RepRisk looks at ESG through an outside-in risk lens that excludes data that a company reports itself. Rather than combing through a company’s policies, it looks instead at data sources like government agencies and media across 20 languages, all external to the company. There is also the topic of timeliness; annual updates do not meet investors’ needs,” she warned. “Our data is updated daily.”
Louise Aagaard, ESG Analyst at Denmark’s PKA pension fund, told delegates that the fund is targeting 10% ESG integration by 2023. Its strategy includes prioritising companies with high ESG scores versus the benchmark, engagement and supporting investor coalitions. The fund excludes entire sectors like tobacco, alongside individual companies.
Aagaard referenced PKA’s engagement and subsequent divestment in 2019 of oil giant Exxon regarding the company’s persistent lobbying to block climate change policies and resolutions. She also told delegates that ESG integration without compromising returns is “not always straightforward.”
For example, she noted that it is easier to build low carbon portfolios by investing in companies like banks and consultancies, yet this doesn’t move overall investment towards the Paris goals. Alternatively, high-performing companies, both from an ESG and returns perspective, are often in developed markets. Moreover, as appetite for green investment grows, she said, competition for assets has increased. She said the pension fund needed to look to new regions like Asia where renewables are less established.
Tara-Jane Fraser, Senior Governance & Sustainability Analyst (Research & Engagement) at Baillie Gifford explained how the asset manager has increased its range of tools, frameworks and methodologies to extract data. Its strategy involves balancing source data with opinion data, tools that look backwards and forwards, analyse range and breadth and allow the team to “get really involved in the investment process,” she said.
Baillie Gifford’s ESG teams discuss a stock in-depth before it is taken into the portfolio in a research process that also informs engagement and voting. She told delegates how the firm has changed its approach to stewardship, strengthening its ability to be a “proactive steward.” She listed engagement highlights like the asset manager working with Ryanair around shareholder voting rights and using its influence at another investee company to try and put independent directors on the board. In another strategy she said the team had actively supported a struggling management team.
“If I want to assess alignment and don’t have the data it becomes an automatic barrier to investing,” she said, adding that source data is the most important kind of material. The asset manager is engaged with companies to ensure source data is audited, transparent and consistent, she said. “Needing to trust the data is absolutely key.”

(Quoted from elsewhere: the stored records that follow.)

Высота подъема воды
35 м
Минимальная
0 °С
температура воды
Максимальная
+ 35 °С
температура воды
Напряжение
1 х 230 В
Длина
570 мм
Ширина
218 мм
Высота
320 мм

The panel speakers said that consistent corporate data was essential to identify opportunities and potential stranded assets. But Fraser cautioned that regulation is not necessarily the best approach to force companies to improve their data: “Regulation can be well intentioned, but we don’t want to add complexity to what is a simple task,” she said, likening data provision to companies existing annual reporting processes or other frameworks: “The tools are in place,” she said, saying that companies should realise that there is little difference between reporting non-financial and financial data.
Panellists also noted how directors are increasingly being pushed on their climate competency. Moreover, some companies are improving governance by adding committees of expertise to look at climate change, they concluded.